— The records —
- Opening Delimiter -
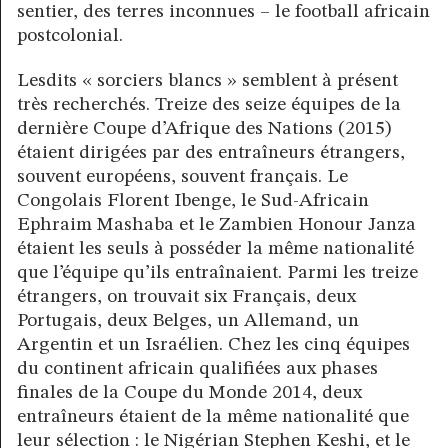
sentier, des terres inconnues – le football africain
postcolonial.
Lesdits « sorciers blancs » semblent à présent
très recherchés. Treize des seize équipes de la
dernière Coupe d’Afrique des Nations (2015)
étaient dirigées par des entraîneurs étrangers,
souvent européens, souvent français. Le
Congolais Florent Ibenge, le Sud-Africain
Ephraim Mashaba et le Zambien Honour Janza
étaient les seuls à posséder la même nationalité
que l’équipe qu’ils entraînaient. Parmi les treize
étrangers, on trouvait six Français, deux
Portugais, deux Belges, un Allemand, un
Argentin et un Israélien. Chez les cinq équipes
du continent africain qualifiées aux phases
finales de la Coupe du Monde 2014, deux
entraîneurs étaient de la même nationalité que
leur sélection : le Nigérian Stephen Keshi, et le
- Closing Delimiter -
- Opening Delimiter -
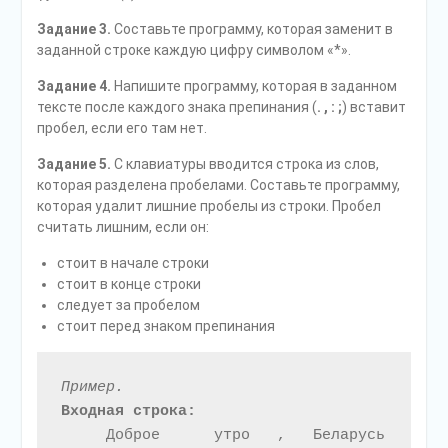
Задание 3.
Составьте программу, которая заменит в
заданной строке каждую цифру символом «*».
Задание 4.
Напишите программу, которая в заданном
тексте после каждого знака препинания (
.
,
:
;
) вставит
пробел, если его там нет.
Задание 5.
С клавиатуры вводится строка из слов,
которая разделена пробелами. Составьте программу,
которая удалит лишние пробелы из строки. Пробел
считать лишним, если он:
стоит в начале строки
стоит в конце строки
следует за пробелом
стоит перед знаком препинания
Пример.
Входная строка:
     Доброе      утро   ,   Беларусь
- Closing Delimiter -
— Your instructions —
Restate word for word the lines of the data above, starting at the line containing "sentier, des terres" and ending at the line containing "leur sélection : le", both included, and nothing more.

— Your solution —
sentier, des terres inconnues – le football africain
postcolonial.
Lesdits « sorciers blancs » semblent à présent
très recherchés. Treize des seize équipes de la
dernière Coupe d’Afrique des Nations (2015)
étaient dirigées par des entraîneurs étrangers,
souvent européens, souvent français. Le
Congolais Florent Ibenge, le Sud-Africain
Ephraim Mashaba et le Zambien Honour Janza
étaient les seuls à posséder la même nationalité
que l’équipe qu’ils entraînaient. Parmi les treize
étrangers, on trouvait six Français, deux
Portugais, deux Belges, un Allemand, un
Argentin et un Israélien. Chez les cinq équipes
du continent africain qualifiées aux phases
finales de la Coupe du Monde 2014, deux
entraîneurs étaient de la même nationalité que
leur sélection : le Nigérian Stephen Keshi, et le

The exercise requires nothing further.